Abstract: Intuitively, the austerity of Wittgenstein’s house (1926-28) can be explained by the naïve functionalist hypothesis (NFH), according to which, for all x, if x is a constituent of the house, then x has a specific function. This hypothesis allows for an interesting connection between the house and the Tractatus Logico-Philosophicus (1921), but the analogy breaks down for lack of support in architectural theory. Architectural functionalism will, hence, be considered in its own terms.

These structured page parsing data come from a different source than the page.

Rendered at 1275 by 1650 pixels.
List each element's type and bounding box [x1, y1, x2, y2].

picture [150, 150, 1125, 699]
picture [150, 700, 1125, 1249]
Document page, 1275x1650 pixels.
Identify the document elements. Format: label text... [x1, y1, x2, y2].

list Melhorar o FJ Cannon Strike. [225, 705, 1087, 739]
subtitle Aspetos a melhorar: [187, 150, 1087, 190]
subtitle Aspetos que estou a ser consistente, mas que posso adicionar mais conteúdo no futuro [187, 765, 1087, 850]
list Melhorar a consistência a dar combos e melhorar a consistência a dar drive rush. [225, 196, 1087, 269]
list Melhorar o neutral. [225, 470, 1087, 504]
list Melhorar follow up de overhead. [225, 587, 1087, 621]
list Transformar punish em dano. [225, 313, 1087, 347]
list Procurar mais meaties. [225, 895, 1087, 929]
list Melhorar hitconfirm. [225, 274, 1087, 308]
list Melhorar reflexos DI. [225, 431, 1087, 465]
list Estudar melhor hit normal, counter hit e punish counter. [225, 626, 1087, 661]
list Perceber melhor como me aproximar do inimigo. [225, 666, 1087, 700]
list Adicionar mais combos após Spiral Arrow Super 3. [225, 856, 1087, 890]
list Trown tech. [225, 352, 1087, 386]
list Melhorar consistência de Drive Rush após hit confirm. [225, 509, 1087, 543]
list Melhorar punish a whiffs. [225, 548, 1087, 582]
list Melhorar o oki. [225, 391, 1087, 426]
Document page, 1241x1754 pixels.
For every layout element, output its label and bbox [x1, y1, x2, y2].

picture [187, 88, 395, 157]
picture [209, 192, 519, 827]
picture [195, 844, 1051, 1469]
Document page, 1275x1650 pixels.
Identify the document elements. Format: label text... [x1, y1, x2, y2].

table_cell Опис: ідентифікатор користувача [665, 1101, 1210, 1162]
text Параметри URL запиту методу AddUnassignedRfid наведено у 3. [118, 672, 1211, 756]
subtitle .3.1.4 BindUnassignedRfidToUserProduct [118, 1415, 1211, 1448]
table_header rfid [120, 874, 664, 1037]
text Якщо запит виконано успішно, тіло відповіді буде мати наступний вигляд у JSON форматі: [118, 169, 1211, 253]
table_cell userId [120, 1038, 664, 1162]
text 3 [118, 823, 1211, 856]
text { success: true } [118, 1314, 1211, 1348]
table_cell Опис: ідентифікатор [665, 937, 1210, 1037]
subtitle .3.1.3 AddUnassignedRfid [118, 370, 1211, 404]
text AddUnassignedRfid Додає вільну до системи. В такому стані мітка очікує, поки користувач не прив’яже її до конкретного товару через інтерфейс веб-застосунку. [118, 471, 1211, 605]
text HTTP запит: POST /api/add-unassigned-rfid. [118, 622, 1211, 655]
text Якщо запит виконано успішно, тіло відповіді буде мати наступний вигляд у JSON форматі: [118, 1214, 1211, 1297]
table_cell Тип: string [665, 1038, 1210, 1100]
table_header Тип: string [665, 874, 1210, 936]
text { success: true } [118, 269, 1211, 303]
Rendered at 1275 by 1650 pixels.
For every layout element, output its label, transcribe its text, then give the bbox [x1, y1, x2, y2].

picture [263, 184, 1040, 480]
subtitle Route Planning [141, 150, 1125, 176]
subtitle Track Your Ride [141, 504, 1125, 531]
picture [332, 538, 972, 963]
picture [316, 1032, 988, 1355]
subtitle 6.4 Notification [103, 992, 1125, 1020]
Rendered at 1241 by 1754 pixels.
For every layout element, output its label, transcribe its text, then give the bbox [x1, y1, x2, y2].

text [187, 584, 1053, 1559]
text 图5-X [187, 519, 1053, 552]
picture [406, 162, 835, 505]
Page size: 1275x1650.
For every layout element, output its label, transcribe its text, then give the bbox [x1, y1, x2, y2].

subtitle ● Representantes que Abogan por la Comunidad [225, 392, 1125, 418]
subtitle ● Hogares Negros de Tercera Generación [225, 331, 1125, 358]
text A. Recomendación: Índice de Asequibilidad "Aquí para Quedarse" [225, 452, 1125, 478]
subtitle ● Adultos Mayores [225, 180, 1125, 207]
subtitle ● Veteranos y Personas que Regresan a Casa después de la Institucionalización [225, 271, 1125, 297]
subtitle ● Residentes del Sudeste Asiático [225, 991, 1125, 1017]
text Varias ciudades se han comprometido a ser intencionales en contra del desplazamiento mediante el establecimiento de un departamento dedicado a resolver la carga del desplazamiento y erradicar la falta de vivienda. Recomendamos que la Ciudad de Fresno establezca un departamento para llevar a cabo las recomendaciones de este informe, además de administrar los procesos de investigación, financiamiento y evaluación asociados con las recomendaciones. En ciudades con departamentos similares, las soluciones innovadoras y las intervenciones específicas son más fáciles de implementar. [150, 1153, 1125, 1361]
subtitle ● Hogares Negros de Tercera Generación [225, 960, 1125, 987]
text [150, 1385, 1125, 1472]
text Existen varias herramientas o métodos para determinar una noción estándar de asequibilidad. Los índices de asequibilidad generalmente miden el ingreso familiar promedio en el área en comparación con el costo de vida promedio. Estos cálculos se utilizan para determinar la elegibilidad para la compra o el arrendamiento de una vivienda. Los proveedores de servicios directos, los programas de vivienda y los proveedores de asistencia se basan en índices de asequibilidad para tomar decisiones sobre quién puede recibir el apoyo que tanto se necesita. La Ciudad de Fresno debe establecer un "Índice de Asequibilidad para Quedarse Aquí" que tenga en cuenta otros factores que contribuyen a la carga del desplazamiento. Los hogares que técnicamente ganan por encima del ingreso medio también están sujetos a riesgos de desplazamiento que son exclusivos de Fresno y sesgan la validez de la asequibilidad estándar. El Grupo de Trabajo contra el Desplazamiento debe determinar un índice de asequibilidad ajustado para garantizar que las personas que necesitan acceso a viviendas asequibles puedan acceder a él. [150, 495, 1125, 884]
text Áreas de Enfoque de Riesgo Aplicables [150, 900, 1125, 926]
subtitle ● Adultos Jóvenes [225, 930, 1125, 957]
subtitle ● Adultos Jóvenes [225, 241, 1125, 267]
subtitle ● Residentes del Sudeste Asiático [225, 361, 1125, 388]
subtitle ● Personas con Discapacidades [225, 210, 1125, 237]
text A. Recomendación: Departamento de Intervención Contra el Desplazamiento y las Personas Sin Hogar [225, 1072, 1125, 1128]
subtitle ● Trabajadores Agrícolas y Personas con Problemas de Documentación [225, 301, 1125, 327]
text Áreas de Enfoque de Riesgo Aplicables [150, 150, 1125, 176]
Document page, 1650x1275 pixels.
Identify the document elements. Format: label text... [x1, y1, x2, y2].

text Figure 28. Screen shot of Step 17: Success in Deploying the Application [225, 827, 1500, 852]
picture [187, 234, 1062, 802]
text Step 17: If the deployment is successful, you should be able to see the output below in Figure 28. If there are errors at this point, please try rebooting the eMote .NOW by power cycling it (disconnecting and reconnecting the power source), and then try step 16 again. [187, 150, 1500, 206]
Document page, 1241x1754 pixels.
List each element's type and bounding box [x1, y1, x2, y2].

Three clarifications will be provided, yielding the existence of (at least) eight different theses designated by ‘functionalism’. It will be argued that atomistic functionalism—the kind suggested by the NFH—is either dependent upon the highly problematic notion of ‘structure’ or must be made subsidiary to functionalism about whole buildings (rather than parts of them)—holistic functionalism. Two objections to holistic functionalism will be presented and answered. It will be argued that, with some qualifications, this sort of functionalism is a good candidate to explain Wittgenstein’s architectural endeavors.

António Lopes

LANCOG, University of Lisbon

Sense and Sensibility: Musical Meaning, Expression and Sincerity in Atonal Serialism

8 March 2019, 16:00

Faculdade de Letras de Lisboa

Sala Mattos Romão (Departamento de Filosofia)

Abstract: Steven Cavell famously asked “Must We Mean What We Say?” (1969). Applied to twelve-tone, serial music, the question would be: must serial composers mean what they write? This is due to features and limitations of the serial style or idiom. But are not composers responsible for choosing a style, at least since the 20th century, and thus, to be criticized if the idiom they chose cannot express most of the central musical meanings usually expressible in almost all other musical idioms, from folk music to contemporary non-serial classical music? I will rely mainly on the critique of serialism by Diana Raffman, and on the facts about the limits of musical cognition and memory to which results in recent psychology of music point to, but also on arguments by Roger Scruton, before presenting mine. If the critiques are convincing and those limitations are indeed a fact about human psychology, then, given the prestige and dominance of serialism as the only new “serious” compositional style during the three last quarters of the previous century, in spite of its rejection by the vast majority of a sophisticated public such as the average one for classical music, we may ask: might not artistic sincerity or integrity be at stake in the acceptance of an ineffective idiom such as serialism as the only possible next step in the evolution of music by composers, academics, concert managers, critics, minus the public (and possibly most performers)? I’ll claim that it may, in at least two senses, one of which is relevant to the topic of artistic value and authorial creative merit at the “high art” level at issue here.